(Collected data)

+-------+

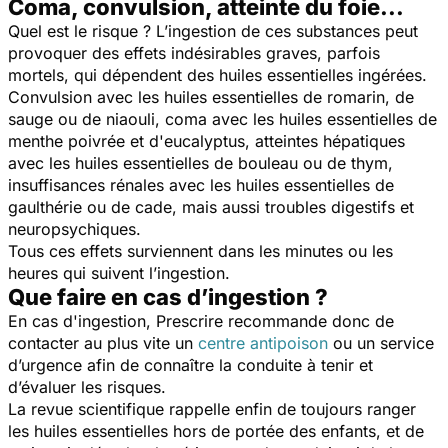
Coma, convulsion, atteinte du foie...
Quel est le risque ? L’ingestion de ces substances peut
provoquer des effets indésirables graves, parfois
mortels, qui dépendent des huiles essentielles ingérées.
Convulsion avec les huiles essentielles de romarin, de
sauge ou de niaouli, coma avec les huiles essentielles de
menthe poivrée et d'eucalyptus, atteintes hépatiques
avec les huiles essentielles de bouleau ou de thym,
insuffisances rénales avec les huiles essentielles de
gaulthérie ou de cade, mais aussi troubles digestifs et
neuropsychiques.
Tous ces effets surviennent dans les minutes ou les
heures qui suivent l’ingestion.
Que faire en cas d’ingestion ?
En cas d'ingestion,
Prescrire
recommande donc de
contacter au plus vite un
centre antipoison
ou un service
d’urgence afin de connaître la conduite à tenir et
d’évaluer les risques.
La revue scientifique rappelle enfin de toujours ranger
les huiles essentielles hors de portée des enfants, et de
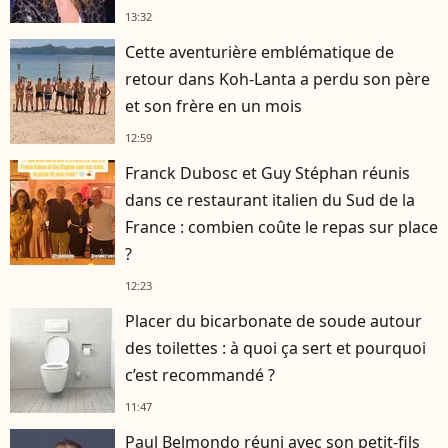
13:32
Cette aventurière emblématique de
retour dans Koh-Lanta a perdu son père
et son frère en un mois
12:59
Franck Dubosc et Guy Stéphan réunis
dans ce restaurant italien du Sud de la
France : combien coûte le repas sur place
?
12:23
Placer du bicarbonate de soude autour
des toilettes : à quoi ça sert et pourquoi
c’est recommandé ?
11:47
Paul Belmondo réuni avec son petit-fils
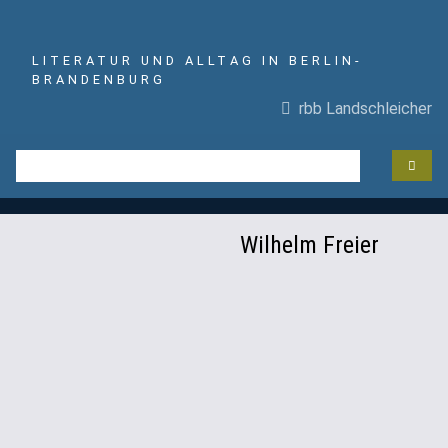
LITERATUR UND ALLTAG IN BERLIN-
BRANDENBURG
rbb Landschleicher
Wilhelm Freier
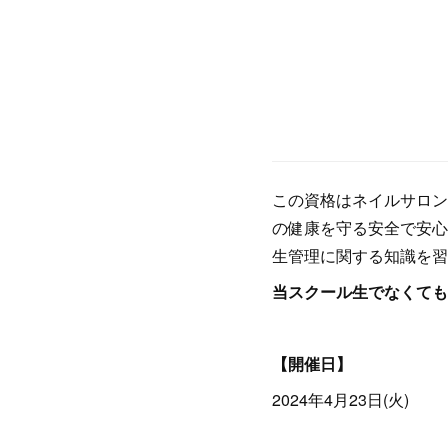
この資格はネイルサロン
の健康を守る安全で安心
生管理に関する知識を習
当スクール生でなくても
【開催日】
2024年4月23日(火)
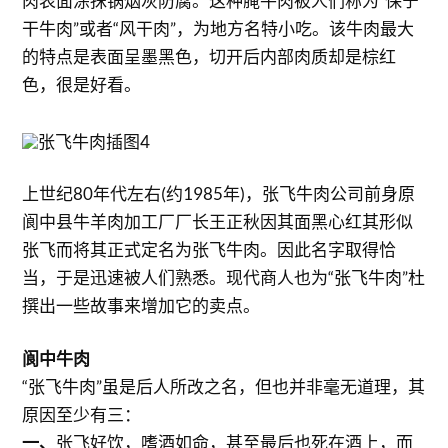
肉表面涂抹锅烟灰防腐。这种腌牛肉被人们称为“保宁
干牛肉”或者“风干肉”，为地方名特小吃。该牛肉最大
的特点是表面呈墨黑色，切开后内部肉质却是棕红
色，很是好看。
上世纪80年代左右(约1985年)，张飞牛肉公司前身原
阆中县牛羊肉加工厂厂长王正秋因其面黑心红其形似
张飞而将其正式定名为张飞牛肉。因此名字取得恰
当，于是迅速被人们熟悉。现代商人也为“张飞牛肉”杜
撰出一些故事来增加它的卖点。
阆中牛肉
“张飞牛肉”虽是后人所改之名，但也并非毫无道理，其
原因至少有三：
一、
张飞好饮，嗜酒如命，甚至最后也死在酒上，而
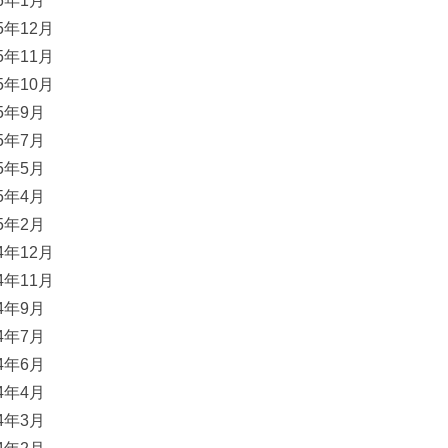
16年1月
15年12月
15年11月
15年10月
15年9月
15年7月
15年5月
15年4月
15年2月
14年12月
14年11月
14年9月
14年7月
14年6月
14年4月
14年3月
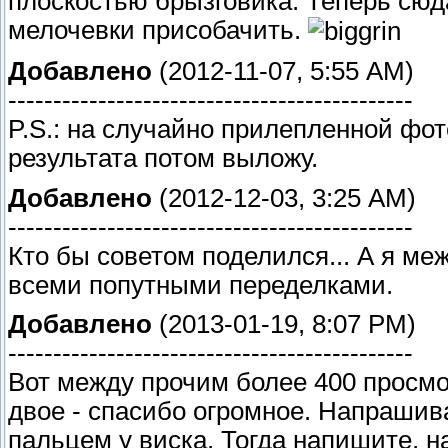
плоскостью брызговика. Теперь сюд
мелочевки присобачить.
Добавлено
(2012-11-07, 5:55 AM)
---------------------------------------------
P.S.: на случайно прилепленной фот
результата потом выложу.
Добавлено
(2012-12-03, 3:25 AM)
---------------------------------------------
Кто бы советом поделился... А я м
всеми попутными переделками.
Добавлено
(2013-01-19, 8:07 PM)
---------------------------------------------
Вот между прочим более 400 просмо
двое - спасибо огромное. Напрашив
пальцем у виска. Тогда напишите, н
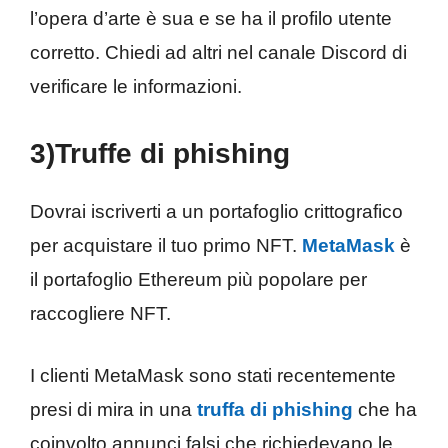
l’opera d’arte è sua e se ha il profilo utente
corretto. Chiedi ad altri nel canale Discord di
verificare le informazioni.
3)Truffe di phishing
Dovrai iscriverti a un portafoglio crittografico
per acquistare il tuo primo NFT.
MetaMask
è
il portafoglio Ethereum più popolare per
raccogliere NFT.
I clienti MetaMask sono stati recentemente
presi di mira in una
truffa di phishing
che ha
coinvolto annunci falsi che richiedevano le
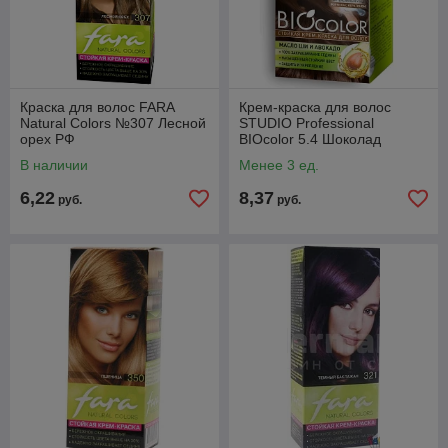
Краска для волос FARA
Крем-краска для волос
Natural Colors №307 Лесной
STUDIO Professional
орех РФ
BIOcolor 5.4 Шоколад
В наличии
Менее 3 ед.
6,22
8,37
руб.
руб.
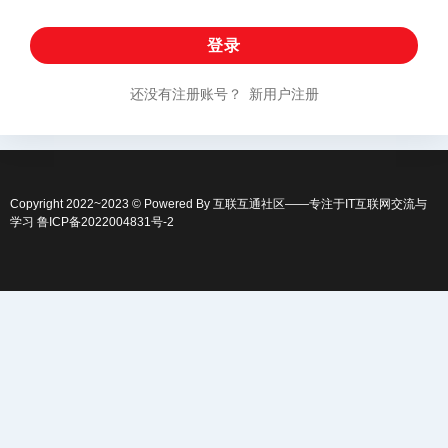
登录
还没有注册账号？
新用户注册
Copyright 2022~2023 © Powered By
互联互通社区
——专注于IT互联网交流与
学习
鲁ICP备2022004831号-2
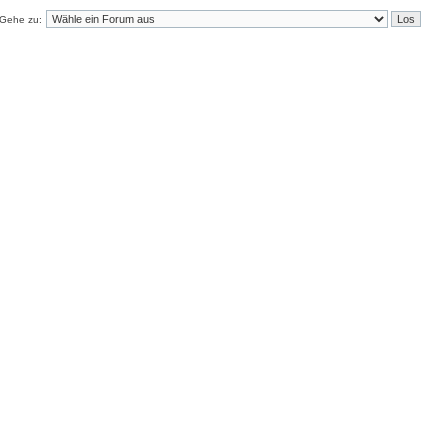
Gehe zu:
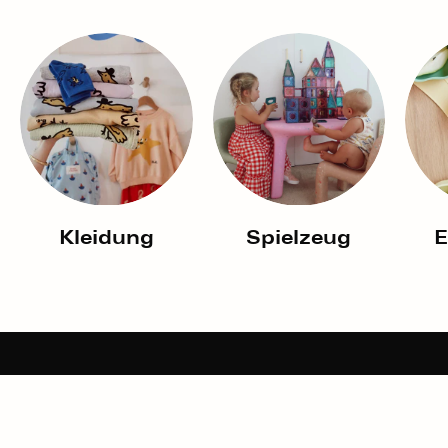
Kleidung
Spielzeug
E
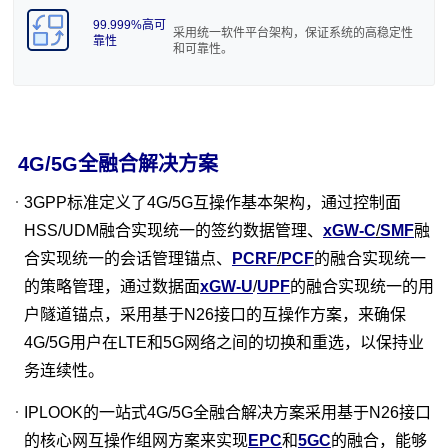
99.999%高可
采用统一软件平台架构，保证系统的高稳定性
靠性
和可靠性。
N3IWF
4G/5G全融合解决方案
N3IWF（Non-3GPP InterWorking Function，非3GPP互通
功能）：负责将不可信的非3GPP接入网接入到5G核心网。
UE 必须与 N3IWF 建立 IPSec 隧道，以通过不受信任的非
3GPP标准定义了4G/5G互操作基本架构，通过控制面
查看更多
3GPP 访问连接到 5G 核心网络（5GC）。
HSS/UDM融合实现统一的签约数据管理、
xGW-C
/
SMF
融
合实现统一的会话管理锚点、
PCRF
/
PCF
的融合实现统一
的策略管理，通过数据面
xGW-U
/
UPF
的融合实现统一的用
户隧道锚点，采用基于N26接口的互操作方案，来确保
4G/5G用户在LTE和5G网络之间的切换和重选，以保持业
务连续性。
IPLOOK的一站式4G/5G全融合解决方案采用基于N26接口
的核心网互操作组网方案来实现
EPC
和
5GC
的融合，能够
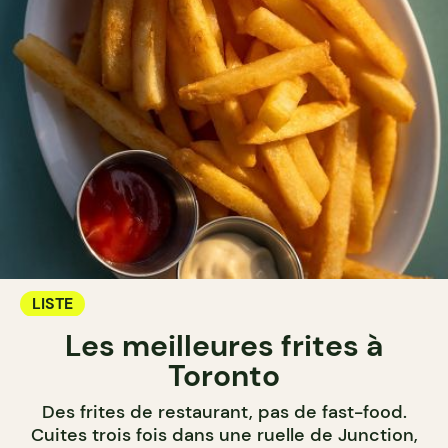
LISTE
Les meilleures frites à
Toronto
Des frites de restaurant, pas de fast-food.
Cuites trois fois dans une ruelle de Junction,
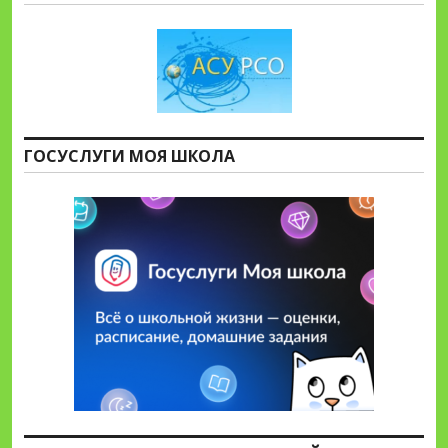
ГОСУСЛУГИ МОЯ ШКОЛА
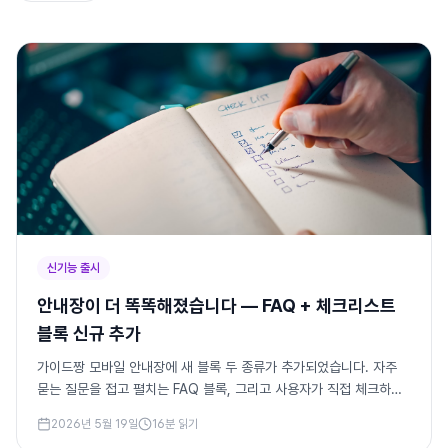
신기능 출시
안내장이 더 똑똑해졌습니다 — FAQ + 체크리스트
블록 신규 추가
가이드짱 모바일 안내장에 새 블록 두 종류가 추가되었습니다. 자주
묻는 질문을 접고 펼치는 FAQ 블록, 그리고 사용자가 직접 체크하면
진행률이 자동 저장되는 체크리스트 블록. 반복 문의 감소와 사전 준
2026년 5월 19일
16
분 읽기
비 누락 방지에 즉시 도움이 되는 활용법을 단계별로 정리합니다.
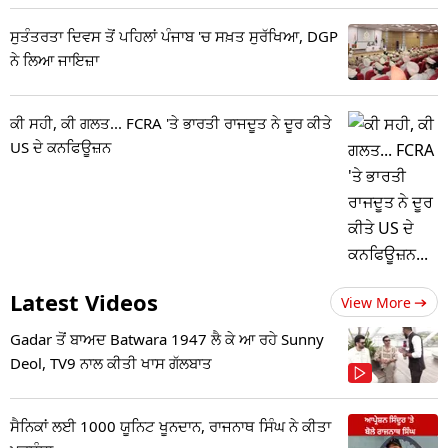
ਸੁਤੰਤਰਤਾ ਦਿਵਸ ਤੋਂ ਪਹਿਲਾਂ ਪੰਜਾਬ 'ਚ ਸਖ਼ਤ ਸੁਰੱਖਿਆ, DGP
ਨੇ ਲਿਆ ਜਾਇਜ਼ਾ
ਕੀ ਸਹੀ, ਕੀ ਗਲਤ... FCRA 'ਤੇ ਭਾਰਤੀ ਰਾਜਦੂਤ ਨੇ ਦੂਰ ਕੀਤੇ
US ਦੇ ਕਨਫਿਊਜ਼ਨ
Latest Videos
View More
Gadar ਤੋਂ ਬਾਅਦ Batwara 1947 ਲੈ ਕੇ ਆ ਰਹੇ Sunny
Deol, TV9 ਨਾਲ ਕੀਤੀ ਖਾਸ ਗੱਲਬਾਤ
ਸੈਨਿਕਾਂ ਲਈ 1000 ਯੂਨਿਟ ਖੂਨਦਾਨ, ਰਾਜਨਾਥ ਸਿੰਘ ਨੇ ਕੀਤਾ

+-------+

EXERCISE PROMPT: Wherever the word "dans" appears in a line of the records, count that line. Say how many there are, with no other words.

OUTPUT OF THE TASK: 4